16 de out. de 2008

O desaparecimento

Era comum. Meu pai sempre foi um homem de sumiços. “Vou ali”, era uma de suas frases mais rotineiras. E o ali, às vezes, era demais. Exemplos? Vamos lá: sair de casa à meia noite para dirigir 38 km de estrada e ir ao hotel-fazenda que meu avô tinha para ter uma conversa séria com Zinho, o gerente; ou para ser solidário com o faxineiro do prédio que morava do outro lado da cidade e perdeu o ônibus porque ficou de amasso com a emprega do apartamento que não vem ao caso dizer o número. Coisas desse naipe.

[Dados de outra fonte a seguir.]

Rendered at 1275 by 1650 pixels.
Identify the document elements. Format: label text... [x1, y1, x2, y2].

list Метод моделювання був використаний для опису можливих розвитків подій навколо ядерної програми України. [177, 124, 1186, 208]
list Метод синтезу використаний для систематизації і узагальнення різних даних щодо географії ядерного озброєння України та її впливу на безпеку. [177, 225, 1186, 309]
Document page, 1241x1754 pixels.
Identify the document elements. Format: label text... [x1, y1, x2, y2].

Os sumiços nunca demoravam tanto tempo. E quando isso poderia acontecer, ele ligava para avisar – dava um esporro na gente porque o telefone estava sempre ocupado – e depois de cinco minutos de reclamação dizia que iria chegar mais tarde. Mas, dessa vez, tudo estava muito esquisito. Ele tinha saído de casa logo após o almoço. Disse o seu tradicional “Vou ali” e fim de rastro.

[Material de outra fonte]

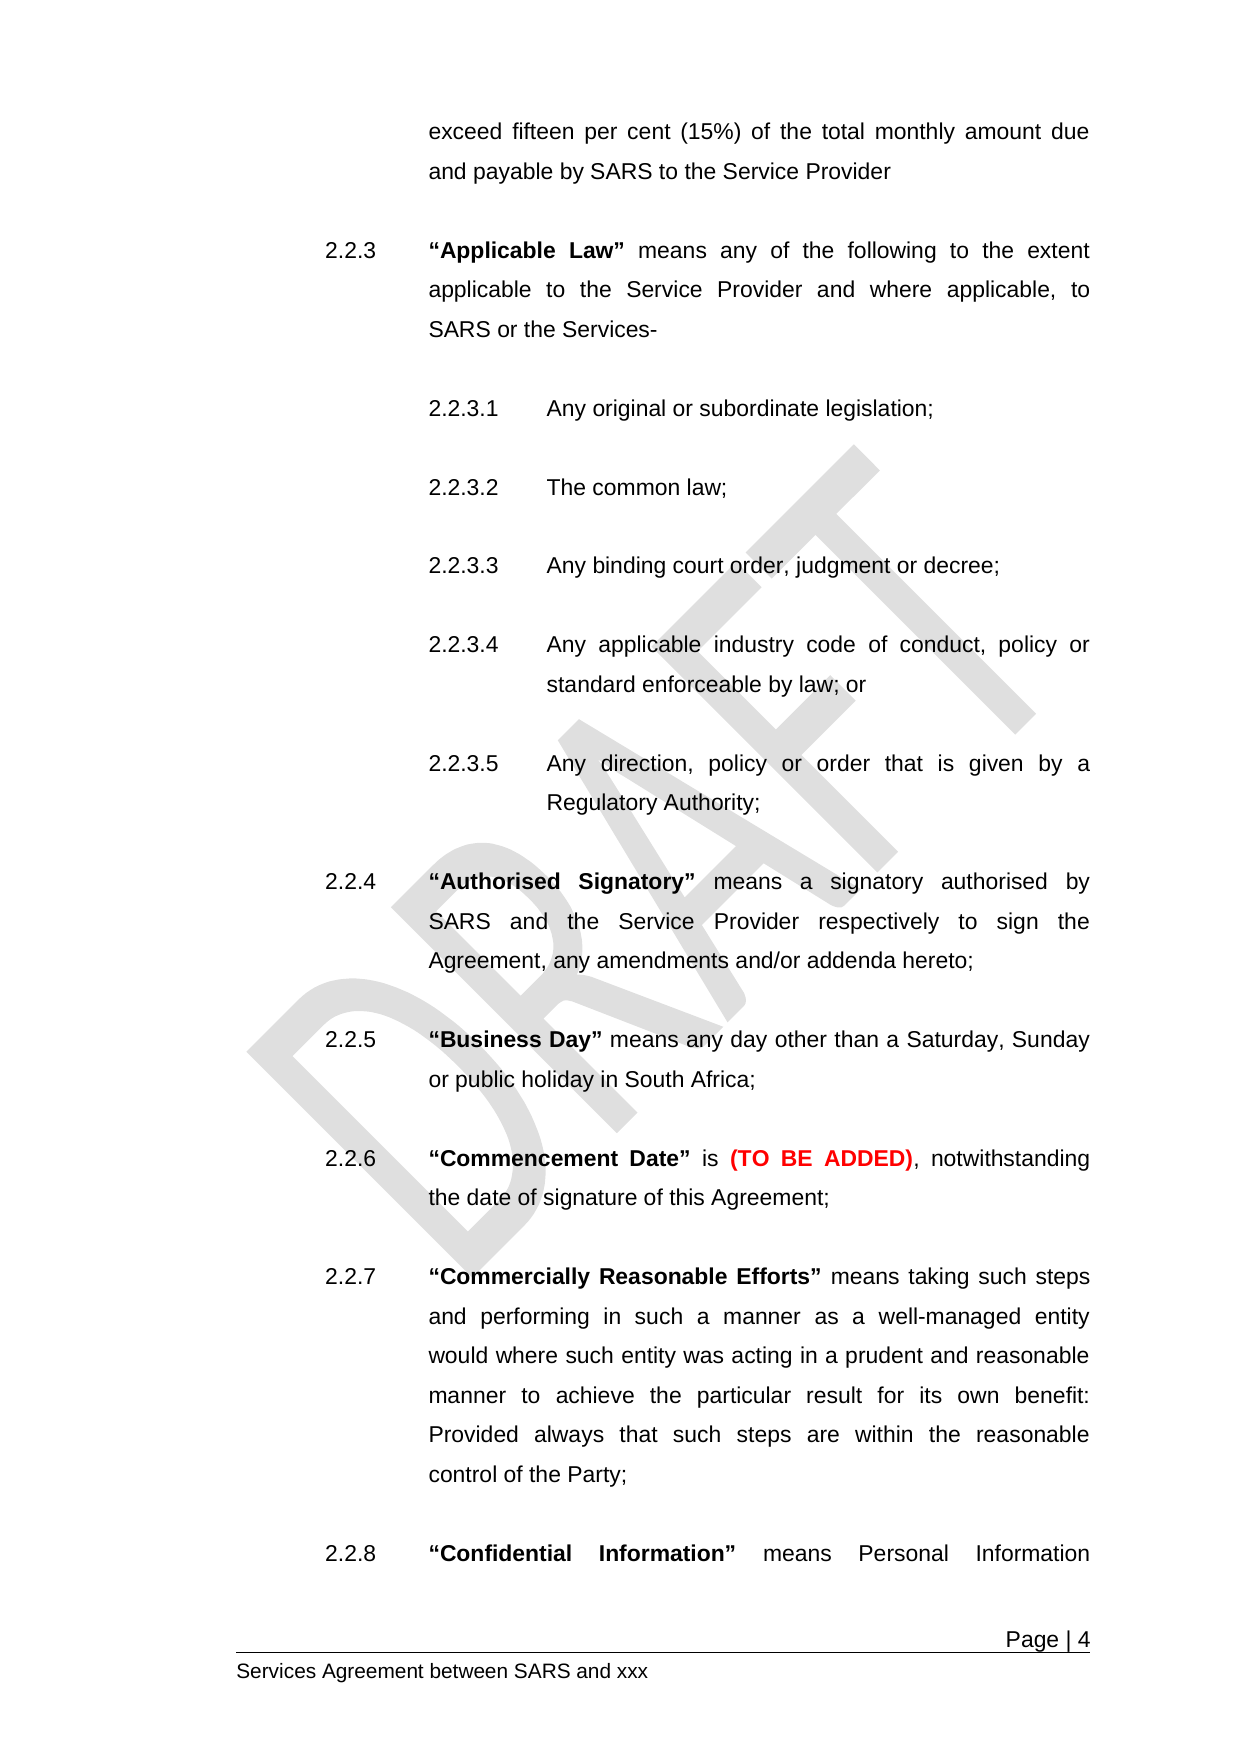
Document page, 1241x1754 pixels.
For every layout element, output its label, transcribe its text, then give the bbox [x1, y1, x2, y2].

list “Commencement Date” is (TO BE ADDED), notwithstanding the date of signature of this Agreement; [325, 1145, 1090, 1211]
list Any direction, policy or order that is given by a Regulatory Authority; [428, 750, 1090, 816]
list The common law; [428, 473, 1090, 500]
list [325, 118, 1090, 184]
list Any binding court order, judgment or decree; [428, 552, 1090, 579]
list “Business Day” means any day other than a Saturday, Sunday or public holiday in South Africa; [325, 1026, 1090, 1092]
list “Authorised Signatory” means a signatory authorised by SARS and the Service Provider respectively to sign the Agreement, any amendments and/or addenda hereto; [325, 868, 1090, 974]
list “Commercially Reasonable Efforts” means taking such steps and performing in such a manner as a well-managed entity would where such entity was acting in a prudent and reasonable manner to achieve the particular result for its own benefit: Provided always that such steps are within the reasonable control of the Party; [325, 1263, 1090, 1487]
list “Applicable Law” means any of the following to the extent applicable to the Service Provider and where applicable, to SARS or the Services- [325, 237, 1090, 342]
list Any applicable industry code of conduct, policy or standard enforceable by law; or [428, 631, 1090, 697]
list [325, 1539, 1090, 1566]
list Any original or subordinate legislation; [428, 394, 1090, 421]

O tempo passava e nada de meu pai. “Que estranho!”, dizia minha mãe com sua tranqüilidade de sempre. O receio era de algum acidente, problema com o carro, violência etc, porque de amantes ela não tinha com o que se preocupar mesmo! Se ele tivesse alguma, não agüentaria guardar segredo.

Por coincidência alguém desceu até a garagem e viu o Opalão por lá. Então ele tinha saído a pé, o que gerou mais nervoso. "
Cadê Antonio, minha gente?”, agora sim minha mãe estava realmente alarmada. Meus irmãos, Raimunda, dona Olga, a zeladora, todos tentando imaginar onde ele poderia ter ido.

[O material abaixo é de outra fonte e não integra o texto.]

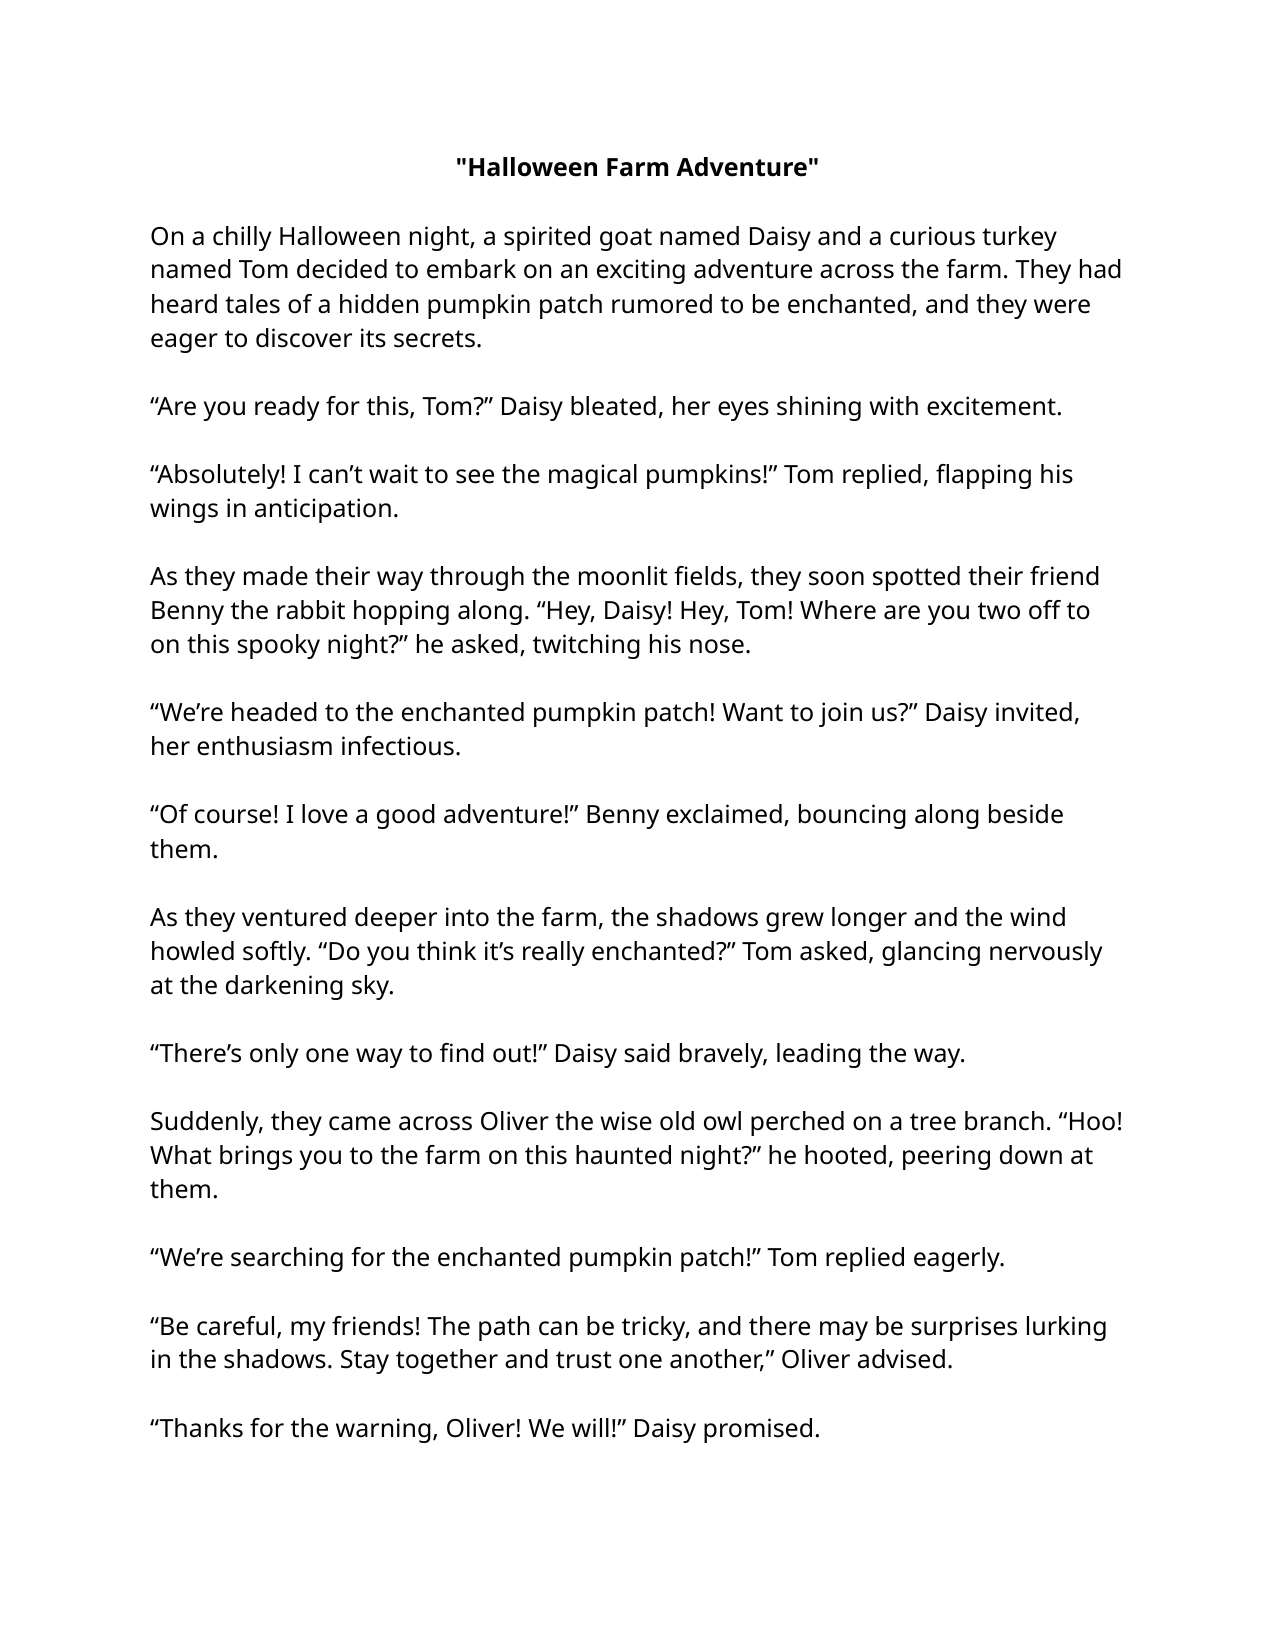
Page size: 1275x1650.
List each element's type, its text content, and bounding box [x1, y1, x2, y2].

text On a chilly Halloween night, a spirited goat named Daisy and a curious turkey named Tom decided to embark on an exciting adventure across the farm. They had heard tales of a hidden pumpkin patch rumored to be enchanted, and they were eager to discover its secrets. [150, 218, 1125, 354]
text “We’re headed to the enchanted pumpkin patch! Want to join us?” Daisy invited, her enthusiasm infectious. [150, 695, 1125, 763]
text “Are you ready for this, Tom?” Daisy bleated, her eyes shining with excitement. [150, 388, 1125, 422]
text "Halloween Farm Adventure" [150, 150, 1125, 184]
text “We’re searching for the enchanted pumpkin patch!” Tom replied eagerly. [150, 1240, 1125, 1274]
text “Be careful, my friends! The path can be tricky, and there may be surprises lurking in the shadows. Stay together and trust one another,” Oliver advised. [150, 1308, 1125, 1376]
text “Of course! I love a good adventure!” Benny exclaimed, bouncing along beside them. [150, 797, 1125, 865]
text As they made their way through the moonlit fields, they soon spotted their friend Benny the rabbit hopping along. “Hey, Daisy! Hey, Tom! Where are you two off to on this spooky night?” he asked, twitching his nose. [150, 559, 1125, 661]
text “There’s only one way to find out!” Daisy said bravely, leading the way. [150, 1036, 1125, 1070]
text Suddenly, they came across Oliver the wise old owl perched on a tree branch. “Hoo! What brings you to the farm on this haunted night?” he hooted, peering down at them. [150, 1104, 1125, 1206]
text “Thanks for the warning, Oliver! We will!” Daisy promised. [150, 1410, 1125, 1444]
text “Absolutely! I can’t wait to see the magical pumpkins!” Tom replied, flapping his wings in anticipation. [150, 457, 1125, 525]
text As they ventured deeper into the farm, the shadows grew longer and the wind howled softly. “Do you think it’s really enchanted?” Tom asked, glancing nervously at the darkening sky. [150, 899, 1125, 1002]
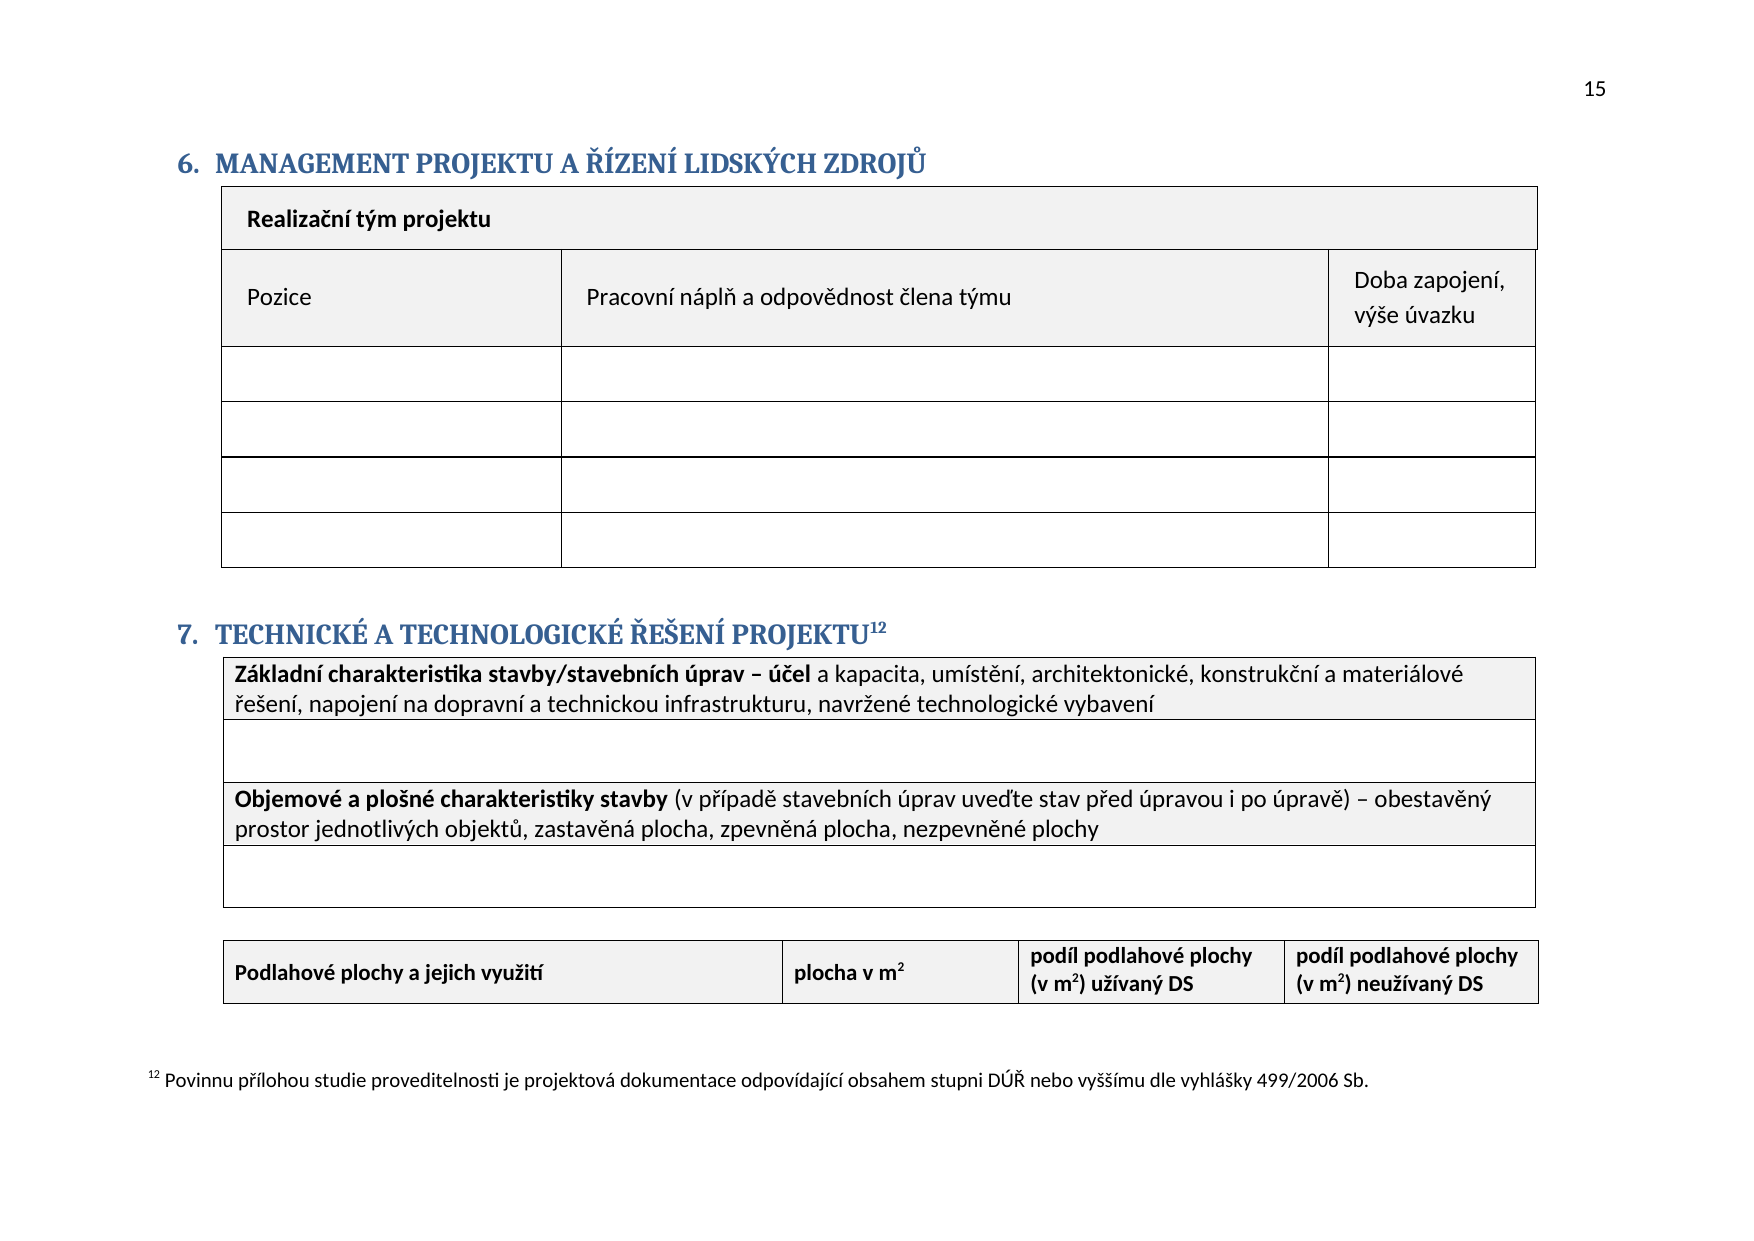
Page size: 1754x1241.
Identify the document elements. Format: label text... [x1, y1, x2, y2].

E foi nesse clima de desespero, com todo mundo quebrando a cabeça, pensando no pior que meu pai aparece. Ele abriu a porta e, desolado, cabisbaixo e muito desanimado, mal cumprimentou a família.

– Pelo amor de Deus, Antonio, onde você estava, homem? – perguntou minha mãe muito nervosa.
– Perdi, pessoal, perdi. Olhe, dureza! – disse ele, aporrinhado.
– Estava na venda de Pedro jogando um dominozinho e perdi para Dinossauro.

Dinossauro? Dominó? Desde quando ele se reunia em vendas, e provavelmente de cachaça, para jogar dominó? Ninguém sabia responder e nem tiveram palavras para perguntar. Atônitos só ouviram ele terminar de explicar com um certo ar reflexivo:
– Mas também, ele é campeão da liga baiana de dominó! Pensando bem, foi uma disputa bem bonita.

Um comentário:

LINGUA DIRETA - Luiz Sarti disse...

Idéia ótima a de contar o cotidiano da familia. Coisas que facilmente se perdem, mas podem ser guardadas e acionadas quando quizermos, como as coisas que guardamos na memória, só que aqui, no blog, acionadas por outros além de ti.